= Hectic Knife =

2016 superhero comedy film

Hectic Knife, written and starring Peter Litvin, written and directed by Greg DeLiso, distributed by Troma Entertainment, 2016

Hectic Knife is a superhero comedy film about a knife-wielding vigilante who fights against drug dealers, murderers and other "baddies," including Piggly Doctor, a villain bent on world domination. The idea for the film gestated as Peter Litvin, who later co-wrote, starred in, and produced the film, and director Greg DeLiso were working on a series titled Short Films for Nobody. Filming began in 2010 and wrapped in 2015. Shortly after the film was finished, DeLiso and Litvin secured distribution via Troma Entertainment.

== Plot ==
Hectic Knife is a meta-homage-parody of super-hero genre films, in the vein of Airplane! and Not Another Teen Movie. The film is a deconstruction of the generic character-types and origin-story tropes of big-budget Hollywood movies featuring dark and brooding anti-hero/vigilantes, such as Batman and The Punisher. In an interview with Film Threat, DeLiso listed some of the influences, which included Assault on Precinct 13 and Scanners, Kill Bill, Marvel and DC comic book movies, Clerks, Indiana Jones and Star Wars.

== Cast ==
Hectic Knife stars Peter Litvin as the titular anti-hero Hectic Knife, and co-stars Georgia Kate Haege as Frannie Glooper, JJ Brine as the Piggly Doctor, and John Munnelly as Link.

== Production ==
In 2010, while Litvin and DeLiso had begun working on the feature-length, super-hero comedy Hectic Knife, which starred Litvin as a knife-wielding vigilante determined to rid his city of crime. DeLiso and Litvin finished Hectic Knife in 2015, and secured distribution via Troma Entertainment shortly after its completion. Hectic Knife premiered at Druid Underground Film Festival in Brooklyn, New York at a screening hosted by Troma Entertainment co-founder Lloyd Kaufman.

== Reception ==
Hectic Knife was on Film Threat's Top 10 Films list of 2017. The film has been reviewed as "Powerfully original - something no one’s ever seen!” by Jack Perez (Mega Shark vs. Giant Octopus, Wild Things 2) and "Weird in all the right ways!” by Chris Gore from Film Threat.

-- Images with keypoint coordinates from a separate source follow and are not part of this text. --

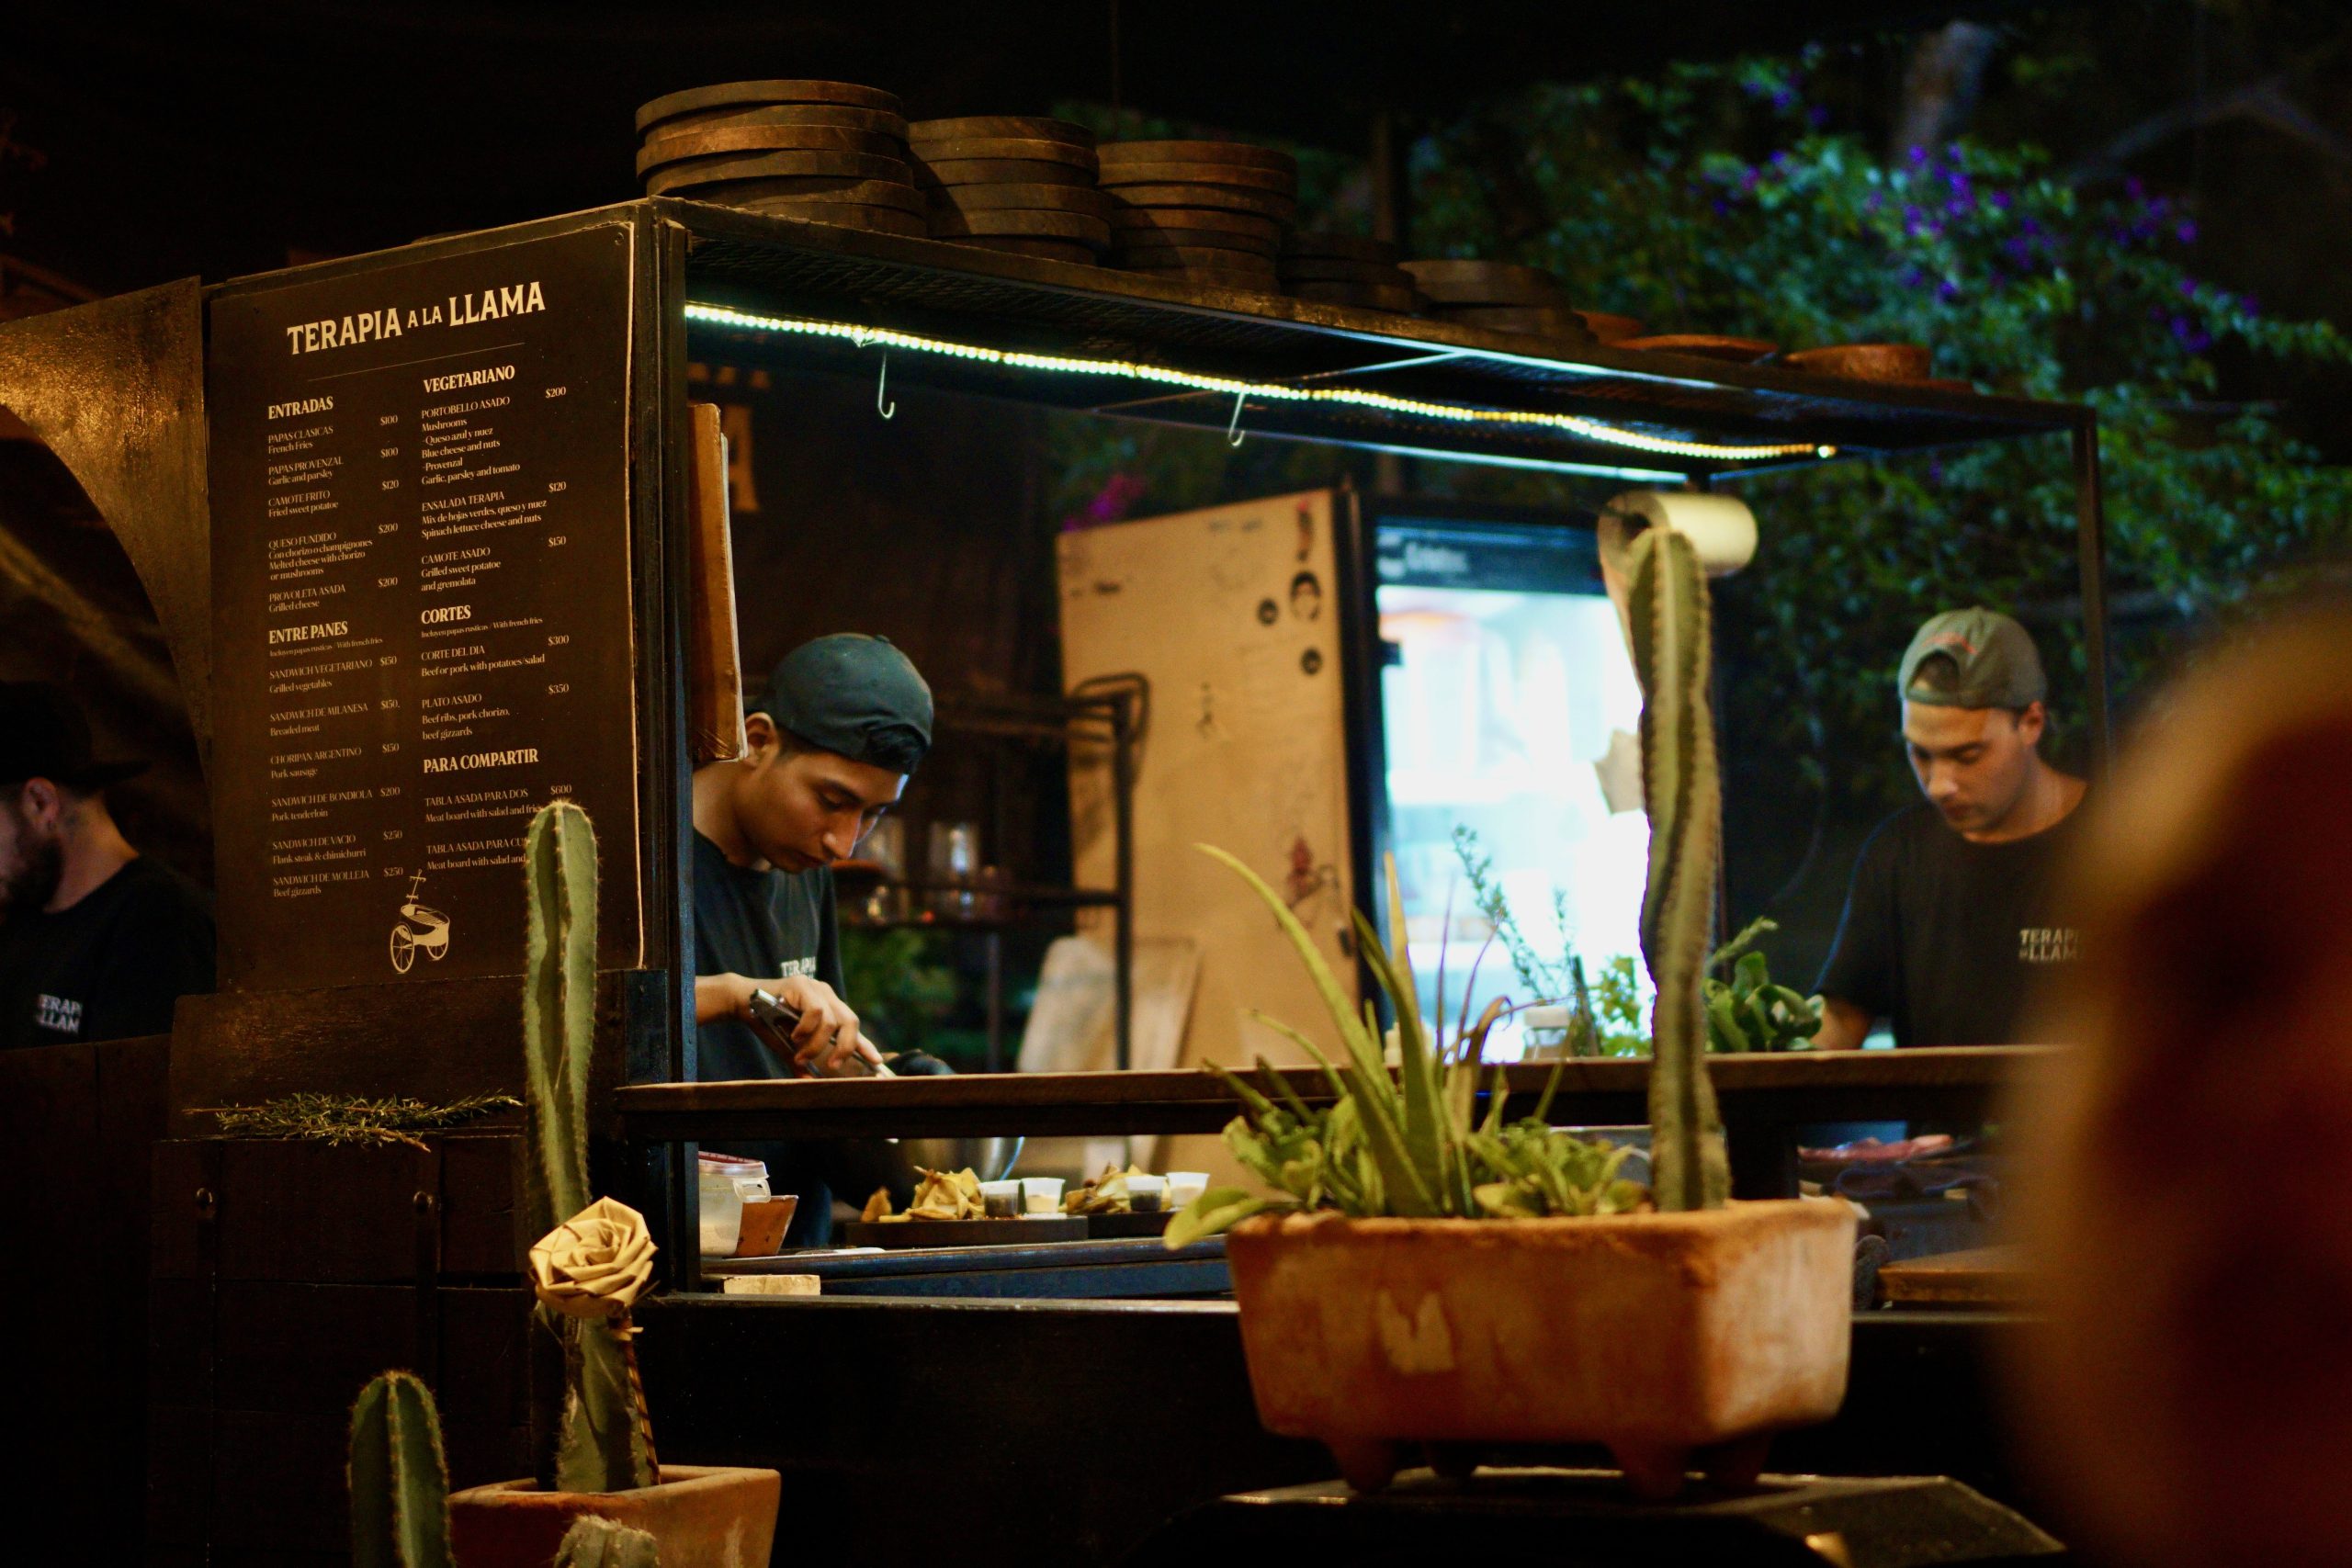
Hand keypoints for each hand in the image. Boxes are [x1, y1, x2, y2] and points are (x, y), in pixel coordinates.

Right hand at [750, 974, 879, 1076]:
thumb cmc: (767, 1022)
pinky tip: (795, 1036)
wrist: (742, 1002)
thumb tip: (808, 1081)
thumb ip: (801, 1059)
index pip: (852, 1027)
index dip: (865, 1045)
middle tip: (831, 1066)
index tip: (878, 1062)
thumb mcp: (789, 1045)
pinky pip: (816, 1011)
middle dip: (845, 1048)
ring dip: (818, 1044)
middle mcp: (827, 996)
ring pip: (833, 1021)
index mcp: (829, 1008)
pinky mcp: (802, 985)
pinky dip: (807, 1029)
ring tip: (801, 1054)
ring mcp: (816, 989)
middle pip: (851, 1022)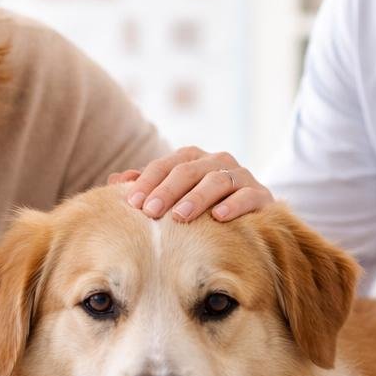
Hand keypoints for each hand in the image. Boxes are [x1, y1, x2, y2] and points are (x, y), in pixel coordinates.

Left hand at [106, 146, 272, 222]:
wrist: (252, 216)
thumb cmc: (204, 207)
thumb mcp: (175, 196)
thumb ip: (148, 187)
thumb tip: (113, 182)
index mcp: (193, 159)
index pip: (167, 164)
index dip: (148, 181)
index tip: (132, 203)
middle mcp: (217, 162)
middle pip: (189, 170)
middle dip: (167, 190)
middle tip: (150, 211)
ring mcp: (240, 176)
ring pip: (217, 180)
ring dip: (197, 198)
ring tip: (180, 216)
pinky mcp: (261, 194)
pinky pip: (247, 196)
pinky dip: (234, 205)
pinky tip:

Anthony Ray Bench from Film Threat scored it 8 out of 10 and said the film is "insane, fun, hilariously random, and it boldly spits in the face of conventional storytelling".

== Release ==
Hectic Knife was released on Blu-ray on January 9, 2018 and is also available for streaming on Amazon Prime and Troma Now and released on Special Edition VHS and DVD Troma Entertainment.